Whether the FBI’s protocol is capable of ensuring that the FBI doesn’t get involved directly or indirectly in the human rights abuses of foreign security agencies will surely depend on its finer details and how well the protocol is implemented. This protocol, although a step in the right direction, falls far short of more stringent U.S. rules on providing assistance, such as the Leahy Law.  Here’s how the UK deals with this type of issue, which sets out detailed rules on what action is required by UK agents in response to various types of abuses by foreign security officials.  The UK policy, though appearing stronger than the FBI’s, is nonetheless not strong enough for my taste. Ministers and field staff have broad discretionary powers in deciding whether to continue the operation. Additionally, the policy’s gives too much weight to the notion that human rights assurances from foreign partners can mitigate the threat of abuse.

If anyone has more information on how the FBI’s policy is implemented it would be great to learn more. Is this policy met by an FBI agent simply leaving the room while a foreign security agent slaps around a detainee and then the FBI can re-enter the room once the beating ends? What are the consequences once an FBI agent files a report of abuse up his or her management chain? Does the investigation continue, or does the investigation team have to pack their bags and get the next plane home? Also, is the FBI required to inform the foreign agency it’s partnering with of this protocol?

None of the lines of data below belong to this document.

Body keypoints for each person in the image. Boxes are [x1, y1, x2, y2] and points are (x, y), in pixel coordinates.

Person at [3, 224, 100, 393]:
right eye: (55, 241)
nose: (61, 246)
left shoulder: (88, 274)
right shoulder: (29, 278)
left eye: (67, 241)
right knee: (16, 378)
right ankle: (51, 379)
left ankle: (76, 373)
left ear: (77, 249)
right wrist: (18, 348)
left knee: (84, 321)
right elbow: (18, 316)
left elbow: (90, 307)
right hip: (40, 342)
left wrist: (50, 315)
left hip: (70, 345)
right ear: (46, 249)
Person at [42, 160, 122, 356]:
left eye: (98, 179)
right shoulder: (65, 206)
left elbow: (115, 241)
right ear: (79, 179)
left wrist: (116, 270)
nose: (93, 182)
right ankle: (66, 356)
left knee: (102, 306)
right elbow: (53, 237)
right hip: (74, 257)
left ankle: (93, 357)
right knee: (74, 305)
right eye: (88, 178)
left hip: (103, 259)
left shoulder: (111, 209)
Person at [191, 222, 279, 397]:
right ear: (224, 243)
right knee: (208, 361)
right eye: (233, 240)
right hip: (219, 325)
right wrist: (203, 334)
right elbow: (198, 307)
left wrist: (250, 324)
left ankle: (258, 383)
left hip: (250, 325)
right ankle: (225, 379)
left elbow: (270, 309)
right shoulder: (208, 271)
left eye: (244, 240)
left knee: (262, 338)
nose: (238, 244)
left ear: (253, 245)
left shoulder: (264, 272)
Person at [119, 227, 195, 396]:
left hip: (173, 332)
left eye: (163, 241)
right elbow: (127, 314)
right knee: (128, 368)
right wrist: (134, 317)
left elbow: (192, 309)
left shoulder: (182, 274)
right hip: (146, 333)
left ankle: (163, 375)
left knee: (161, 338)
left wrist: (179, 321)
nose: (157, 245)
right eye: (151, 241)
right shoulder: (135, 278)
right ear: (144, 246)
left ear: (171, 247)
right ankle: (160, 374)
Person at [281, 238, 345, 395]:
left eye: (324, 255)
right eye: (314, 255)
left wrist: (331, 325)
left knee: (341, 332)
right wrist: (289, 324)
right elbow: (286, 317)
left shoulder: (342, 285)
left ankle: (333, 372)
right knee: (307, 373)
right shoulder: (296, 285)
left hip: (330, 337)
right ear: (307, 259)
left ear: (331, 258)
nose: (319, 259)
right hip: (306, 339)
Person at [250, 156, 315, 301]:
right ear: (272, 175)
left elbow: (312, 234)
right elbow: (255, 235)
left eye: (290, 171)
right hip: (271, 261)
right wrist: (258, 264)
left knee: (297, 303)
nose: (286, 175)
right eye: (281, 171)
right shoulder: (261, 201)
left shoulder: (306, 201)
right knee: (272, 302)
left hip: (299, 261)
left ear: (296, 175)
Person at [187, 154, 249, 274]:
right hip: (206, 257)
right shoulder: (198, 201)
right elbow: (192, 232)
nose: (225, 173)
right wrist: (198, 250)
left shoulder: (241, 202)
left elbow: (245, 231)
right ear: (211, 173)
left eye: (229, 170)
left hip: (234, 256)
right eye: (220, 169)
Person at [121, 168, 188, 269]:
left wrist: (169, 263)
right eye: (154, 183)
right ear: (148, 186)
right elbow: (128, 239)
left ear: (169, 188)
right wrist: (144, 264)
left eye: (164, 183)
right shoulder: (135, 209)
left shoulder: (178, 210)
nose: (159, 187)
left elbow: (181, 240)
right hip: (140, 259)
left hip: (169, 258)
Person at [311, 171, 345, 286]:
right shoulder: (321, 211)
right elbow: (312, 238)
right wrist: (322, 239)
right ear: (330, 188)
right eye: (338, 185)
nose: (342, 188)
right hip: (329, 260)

Finally, in this discussion of the various ways the US-Kenya counterterrorism relationship should take shape in the aftermath of Saturday’s horrible violence, it’s worth mentioning that Kenyan authorities will likely rely on the new Prevention of Terrorism Act (signed into law in October 2012) to investigate and prosecute the Westgate Shopping Mall siege suspects. The law greatly expands policing powers to counter terrorism, powers that members of Kenya’s Muslim and Somali communities are especially worried Kenyan authorities will apply indiscriminately. Until the law was enacted, the United States encouraged Kenya to put in place such legislation.  Now that the law has passed, the U.S. will see the impact of its encouragement and must be willing to engage through its Embassy and other diplomatic channels if the law is abused or otherwise used excessively.